[Goal 1] Translate into Spanish the sentence "WordNet is a lexical database of English" from the NLTK WordNet guide.
[Goal 2] Write the next part of the NLTK WordNet guide, picking up right after its final code cell.

# NLTK Complete Guide - Section 12: WordNet

This notebook covers:
- What is WordNet?
- Synsets (Synonym Sets)
- Semantic Relations
- Word Similarity
- Practical Applications

In [1]:
import nltk

nltk.download('wordnet', quiet=True)
nltk.download('omw-1.4', quiet=True)

from nltk.corpus import wordnet as wn

## 12.1 What is WordNet?

**WordNet** is a lexical database of English:
- Words grouped into **synsets** (synonym sets)
- Synsets connected by semantic relations
- Covers nouns, verbs, adjectives, adverbs

In [2]:
# Look up a word
synsets = wn.synsets('dog')

print(f"Synsets for 'dog': {len(synsets)}")
print("-" * 50)

for syn in synsets:
    print(f"\n{syn.name()}")
    print(f"  POS: {syn.pos()}")
    print(f"  Definition: {syn.definition()}")
    print(f"  Examples: {syn.examples()}")

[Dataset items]
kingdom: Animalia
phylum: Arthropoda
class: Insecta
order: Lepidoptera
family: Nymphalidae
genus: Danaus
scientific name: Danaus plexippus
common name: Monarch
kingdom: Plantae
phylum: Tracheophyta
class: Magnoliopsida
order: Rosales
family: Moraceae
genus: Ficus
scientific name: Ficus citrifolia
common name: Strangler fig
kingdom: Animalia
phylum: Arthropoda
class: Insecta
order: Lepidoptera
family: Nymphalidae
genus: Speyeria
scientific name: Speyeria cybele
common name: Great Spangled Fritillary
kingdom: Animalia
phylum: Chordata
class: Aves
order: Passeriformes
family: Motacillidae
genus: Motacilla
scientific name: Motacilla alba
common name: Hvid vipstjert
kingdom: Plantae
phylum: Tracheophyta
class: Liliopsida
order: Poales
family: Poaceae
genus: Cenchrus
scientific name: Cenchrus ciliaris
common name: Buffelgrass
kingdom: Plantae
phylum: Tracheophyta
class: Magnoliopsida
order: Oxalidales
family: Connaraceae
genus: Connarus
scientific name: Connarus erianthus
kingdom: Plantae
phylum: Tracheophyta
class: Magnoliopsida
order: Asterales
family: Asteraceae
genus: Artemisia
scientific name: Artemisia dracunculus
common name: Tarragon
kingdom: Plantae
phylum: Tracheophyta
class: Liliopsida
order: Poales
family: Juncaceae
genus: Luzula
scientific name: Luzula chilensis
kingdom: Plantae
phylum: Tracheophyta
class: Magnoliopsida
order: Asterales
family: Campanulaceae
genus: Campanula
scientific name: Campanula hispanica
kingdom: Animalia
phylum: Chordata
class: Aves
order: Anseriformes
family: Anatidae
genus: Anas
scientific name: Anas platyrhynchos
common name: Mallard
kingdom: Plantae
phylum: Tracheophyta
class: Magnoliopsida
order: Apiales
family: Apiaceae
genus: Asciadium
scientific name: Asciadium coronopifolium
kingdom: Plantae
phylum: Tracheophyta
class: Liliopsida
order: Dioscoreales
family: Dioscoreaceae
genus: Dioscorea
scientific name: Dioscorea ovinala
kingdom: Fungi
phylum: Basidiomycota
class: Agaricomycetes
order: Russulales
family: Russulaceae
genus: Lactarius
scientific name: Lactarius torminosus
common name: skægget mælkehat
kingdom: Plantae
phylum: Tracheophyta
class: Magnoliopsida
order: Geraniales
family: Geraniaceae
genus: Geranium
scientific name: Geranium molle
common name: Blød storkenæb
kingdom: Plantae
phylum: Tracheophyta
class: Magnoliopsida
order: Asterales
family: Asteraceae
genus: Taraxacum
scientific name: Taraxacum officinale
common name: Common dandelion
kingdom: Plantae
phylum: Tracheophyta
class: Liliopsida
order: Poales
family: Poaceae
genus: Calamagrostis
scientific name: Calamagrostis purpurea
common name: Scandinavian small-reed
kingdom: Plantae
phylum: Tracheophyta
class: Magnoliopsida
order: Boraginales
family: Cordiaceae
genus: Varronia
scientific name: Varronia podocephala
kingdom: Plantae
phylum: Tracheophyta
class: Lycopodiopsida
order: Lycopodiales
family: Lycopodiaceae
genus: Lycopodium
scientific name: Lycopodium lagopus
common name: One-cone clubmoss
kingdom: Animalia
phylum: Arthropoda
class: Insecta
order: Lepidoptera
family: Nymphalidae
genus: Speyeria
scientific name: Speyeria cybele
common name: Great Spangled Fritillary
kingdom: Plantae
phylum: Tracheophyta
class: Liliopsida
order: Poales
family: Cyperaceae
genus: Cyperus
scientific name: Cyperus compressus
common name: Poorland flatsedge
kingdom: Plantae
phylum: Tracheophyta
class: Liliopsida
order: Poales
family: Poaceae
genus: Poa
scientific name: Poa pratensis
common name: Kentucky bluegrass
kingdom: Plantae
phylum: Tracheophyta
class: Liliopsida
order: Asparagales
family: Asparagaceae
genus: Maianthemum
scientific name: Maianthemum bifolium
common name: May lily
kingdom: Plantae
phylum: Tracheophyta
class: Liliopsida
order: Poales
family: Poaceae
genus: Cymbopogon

[Result 1] WordNet es una base de datos léxica del inglés.

[Result 2]
Synsets for 'dog': 8
--------------------------------------------------

dog.n.01
  POS: n
  Definition: a member of the genus Canis (probably descended from the common wolf) that has been domesticated by man since prehistoric times; occurs in many breeds
  Examples: ['the dog barked all night']

frump.n.01
  POS: n
  Definition: a dull unattractive unpleasant girl or woman
  Examples: ['she got a reputation as a frump', "she's a real dog"]

dog.n.03
  POS: n
  Definition: informal term for a man
  Examples: ['you lucky dog']

cad.n.01
  POS: n
  Definition: someone who is morally reprehensible
  Examples: ['you dirty dog']

frank.n.02
  POS: n
  Definition: a smooth-textured sausage of minced beef or pork usually smoked; often served on a bread roll
  Examples: []

pawl.n.01
  POS: n
  Definition: a hinged catch that fits into a notch of a ratchet to move a wheel forward or prevent it from moving backward
  Examples: []

andiron.n.01
  POS: n
  Definition: metal supports for logs in a

## 12.2 Synset Structure

Synset name format: `word.pos.nn`
- **word**: lemma
- **pos**: n (noun), v (verb), a (adj), r (adv)
- **nn**: sense number

In [3]:
# Get specific synset
dog = wn.synset('dog.n.01')

print(f"Synset: {dog}")
print(f"Name: {dog.name()}")
print(f"POS: {dog.pos()}")
print(f"Definition: {dog.definition()}")
print(f"Examples: {dog.examples()}")

Synset: Synset('dog.n.01')
Name: dog.n.01
POS: n
Definition: a member of the genus Canis (probably descended from the common wolf) that has been domesticated by man since prehistoric times; occurs in many breeds
Examples: ['the dog barked all night']


In [4]:
# Lemmas in a synset
print(f"Lemmas in {dog.name()}:")
for lemma in dog.lemmas():
    print(f"  {lemma.name()}")

Lemmas in dog.n.01:
  dog
  domestic_dog
  Canis_familiaris


In [5]:
# Filter by POS
word = 'run'

print(f"Synsets for '{word}':")
print("\nNouns:")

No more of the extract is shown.